Patient Rights and Responsibilities

Conditions of Admission and Authorization for Medical Treatment

Notice of Privacy Practices for Protected Health Information

Advance Directives

Living Will Declaration

Release of Information

Patient Bill of Rights

Insurance Information

Arkansas Surgical Hospital will gladly assist you in filing your insurance claim, provided the hospital has complete information (policy numbers and forms) at the time of admission. If you have visited our Emergency Services department, please remember to notify your insurance company. Your policy may not cover your visit if you do not call. Your insurance contract is between you and your insurance carrier; you have primary responsibility to the Arkansas Surgical Hospital for the amount of the bill.

Patients without insurance will be referred to Patient Financial Services for assistance with financial arrangements. Arrangements can also be made by calling 501.748.8000. Patient Financial Services assists patients or family members with questions or problems concerning the patient’s insurance coverage, payment options, and/or collection procedures. Any self-pay balance will be billed to you by Tiburon. Tiburon is a billing company, not a collection agency. If you have any questions when you receive your statements, please contact the number listed on the statement.

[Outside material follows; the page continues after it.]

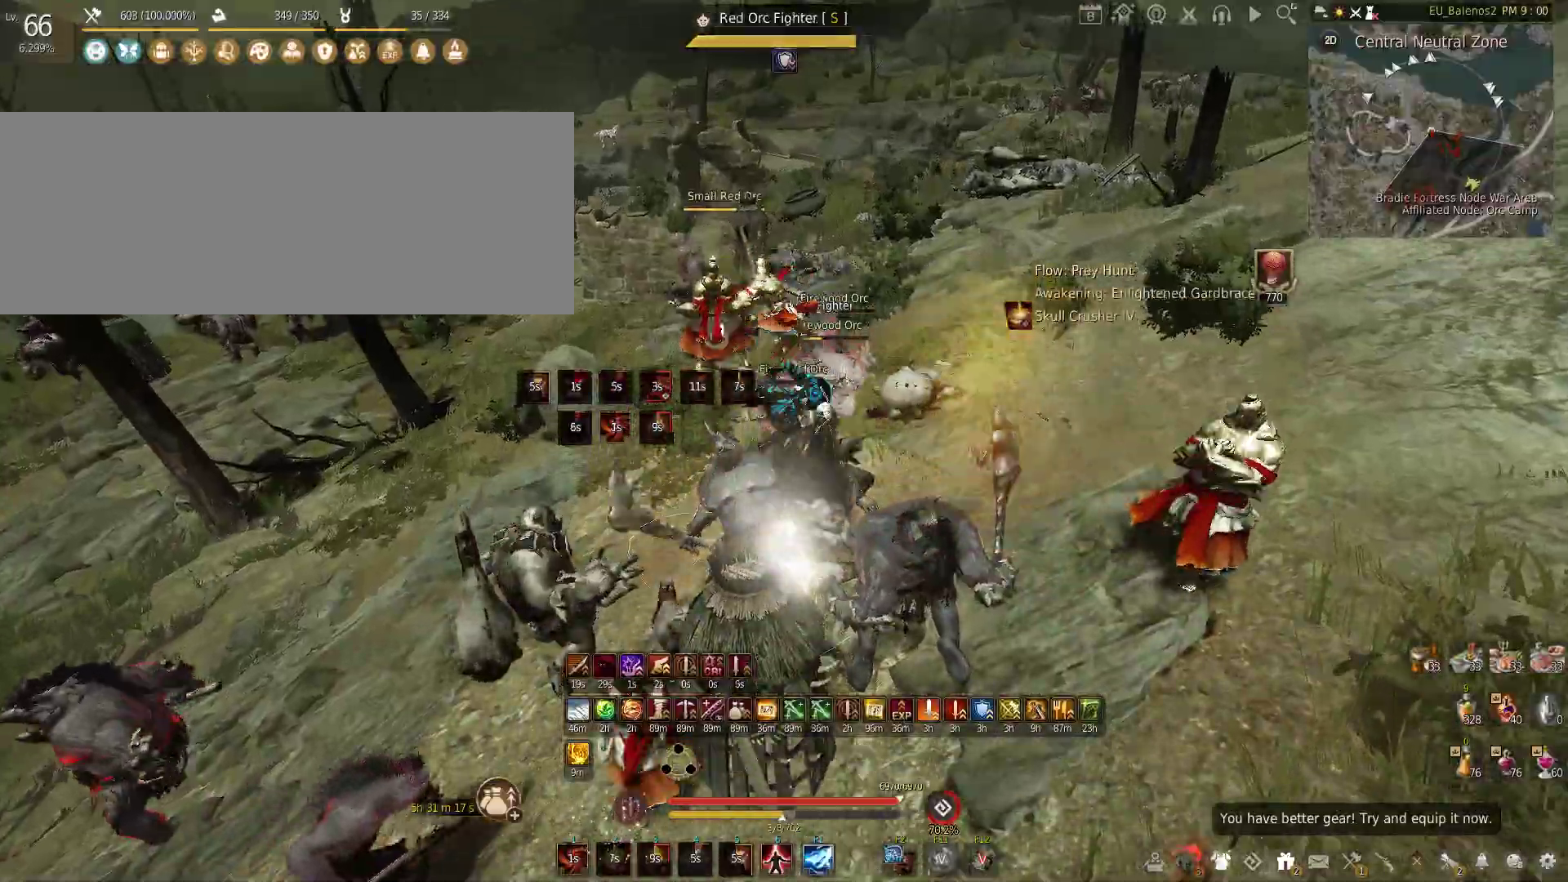
{"keys": ["f"], "mouse": [], "events": [[133, "f", "up"], [267, "f", "down"], [383, "s", "up"]]}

Arkansas Surgical Hospital will bill you for your visit, the supplies, drugs and tests that are ordered. When you have laboratory testing, X-rays or specialty consulting, you will also receive bills from those physicians. Please be aware that you will receive separate bills from the following sources:

Arkansas Surgical Hospital
Your private physician or surgeon
Radiologist (if applicable)
Anesthesiologist (if applicable)
Pathologist (if applicable)

In order for Arkansas Surgical Hospital to bill your insurance company directly, you will be asked to provide your insurance identification (I.D.) card. In the event of an emergency, the card should be presented as soon as possible following admission. You will also be asked to provide any claim or referral forms required by your insurance company.

Note: Failure to provide accurate, current insurance information and required referrals when you are admitted could result in penalties or a reduction of benefits by your insurance company.

Most insurance companies require pre-certification, or approval of admission before a scheduled hospital stay. It is the hospital’s policy to contact a patient’s insurance company to verify eligibility and benefits; however, it is your responsibility to ensure any pre-certification or pre-authorization is obtained prior to the scheduled procedure. Emergency admissions must be “pre-certified” by contacting your insurance company as soon as possible (usually within 24 hours).

Note: Failure on your part to pre-certify with your insurance company could result in a reduction of benefits, or in some instances, a denial of payment by your insurance company for your hospital stay.

Many insurance companies limit the number of days of hospitalization that they will cover, and may limit certain hospital services. Even if you have insurance, you may be responsible for payment of deductibles and co-insurances. Most insurance companies require the patient to notify them prior to the date of admission. Please contact your insurance company for complete information about your benefits and coverage.